In the middle of the slums there stood a Neem tree. And around the tree was uneven belt of land where the children used to play. Mother Teresa chose that tree and area around for her open air school. The tree would provide the natural cover to shelter them from sun and rain.
The land was uneven, covered with dry grass and stones.
Mother Teresa and the children got busy in cleaning the ground. The grass was uprooted, the ground was swept, levelled and sprinkled with water. As the water droplets hit the heated ground a musky smell of soil filled the air. It declared the Mother Teresa school open making up for the ceremonial scent of joss sticks.
She invited the kids to sit down in semi-circle.
But it was not the end of the problem. There were no books, exercise books, table, chair, black board, pencils, chalk or slates. How could teaching begin?
Inspired Mother hit upon an idea.
She snapped off a branch of the tree. The leaves and the upper end were plucked off. She now had something to write with.
At Mother’s signal, the kids were on their knees to pray to God with her.
The prayer over, class started off. Mother drew figures on the ground with the tree branch. The written figures were Bangla alphabet. Then, she pronounced the letters and the kids echoed her voice. The counting lesson began with the help of the leaves that were plucked off the branch.
It presented a novel sight.
The slum dwellers watched the scene from their slums. A new hope was surging in their frail bodies. They gratefully looked at Mother. Some people thought that it could be some temporary show for their votes or something.
But Mother continued her work. She also visited the slums and helped the sick. It won her the confidence of the people.
Some people came forward to help Mother in whatever little way they could. One of them provided a broken chair for Mother to sit on and a three legged table. Those items were prized possessions for a slum dweller, so poor were they. Hence it meant a great contribution relatively.
The poor slum dwellers had only hoped of their children going to school somehow.
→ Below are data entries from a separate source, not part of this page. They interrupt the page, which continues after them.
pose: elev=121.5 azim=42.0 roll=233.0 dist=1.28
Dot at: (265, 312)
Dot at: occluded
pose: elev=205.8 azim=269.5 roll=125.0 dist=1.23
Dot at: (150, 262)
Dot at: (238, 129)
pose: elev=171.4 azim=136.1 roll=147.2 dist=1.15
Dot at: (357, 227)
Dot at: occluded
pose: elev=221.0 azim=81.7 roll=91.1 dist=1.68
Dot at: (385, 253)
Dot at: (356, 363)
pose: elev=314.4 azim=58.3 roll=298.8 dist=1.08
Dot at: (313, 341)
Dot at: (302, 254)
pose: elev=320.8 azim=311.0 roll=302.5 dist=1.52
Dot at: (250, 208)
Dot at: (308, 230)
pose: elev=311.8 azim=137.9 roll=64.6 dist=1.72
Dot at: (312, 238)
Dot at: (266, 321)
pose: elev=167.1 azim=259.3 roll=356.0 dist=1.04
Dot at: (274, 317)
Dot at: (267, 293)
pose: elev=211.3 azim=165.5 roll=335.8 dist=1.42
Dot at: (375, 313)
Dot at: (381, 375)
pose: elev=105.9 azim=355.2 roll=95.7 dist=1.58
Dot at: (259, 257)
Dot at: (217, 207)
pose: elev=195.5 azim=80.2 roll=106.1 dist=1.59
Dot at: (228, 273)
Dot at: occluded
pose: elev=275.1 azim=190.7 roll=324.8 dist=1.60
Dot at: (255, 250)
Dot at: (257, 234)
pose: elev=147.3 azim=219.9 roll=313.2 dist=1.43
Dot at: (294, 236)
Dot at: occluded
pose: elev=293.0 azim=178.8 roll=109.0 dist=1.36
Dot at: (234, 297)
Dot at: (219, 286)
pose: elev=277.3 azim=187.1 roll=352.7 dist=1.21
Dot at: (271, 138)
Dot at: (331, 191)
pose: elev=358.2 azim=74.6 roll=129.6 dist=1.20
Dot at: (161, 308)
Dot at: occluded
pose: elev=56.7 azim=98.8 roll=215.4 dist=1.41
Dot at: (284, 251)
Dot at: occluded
Now Mother was doing something in that direction without taxing their meagre resources. Some one came up with black board, chalk, some old books and second hand note-books or pads.
Mother’s school gained more students. Two teachers offered to teach the children for free. It was a welcome additional help.
Those slum kids very dirty and unkempt. They badly needed proper wash. On Sundays, Mother began to take her pupil to a nearby pond and give them soap bath. She would rub their bodies with her own hands. Later, she began to give cakes of soap as prizes to kids for good behaviour to encourage them in cleanliness.
The slums kids were used to speak very foul language which was naturally disliked by Mother Teresa. In fact it was her major problem to wean them away from abusive tongue. The kids were little to be blamed. The were offsprings of quarrelsome mothers and drunkard or junky fathers, neighbourhoods of the people of low morals where gutter language was the means of communication.
Mother threatened such foul speaking kids to disallow from her classes if they continued with their foul language. It was merely a warning. She never carried out her threat. And the kids too showed improvement in all respects.
Sometimes big boys intruded her classes and sat with her pupil out of curiosity. Mother Teresa never showed any sign of disapproval to such acts. She would let them sit and learn.
The Priest of Park Circus was very impressed by the spirit and the dedication of Mother Teresa.
He donated a hundred rupees to the school for its development.
With that capital Mother rented two rooms at Rs. 5/- each per month. One room served as her school and the other as medical clinic or sick care centre.
Mother Teresa was making some progress.
Most of the people were having second thoughts who initially thought that the lonely, poor and resourceles saree clad nun would wind up her activities as fast as she had begun.
Mother Teresa was proving everyone wrong. She was not poor as everyone had guessed. She had the greatest treasure of the spirit of service, love and compassion.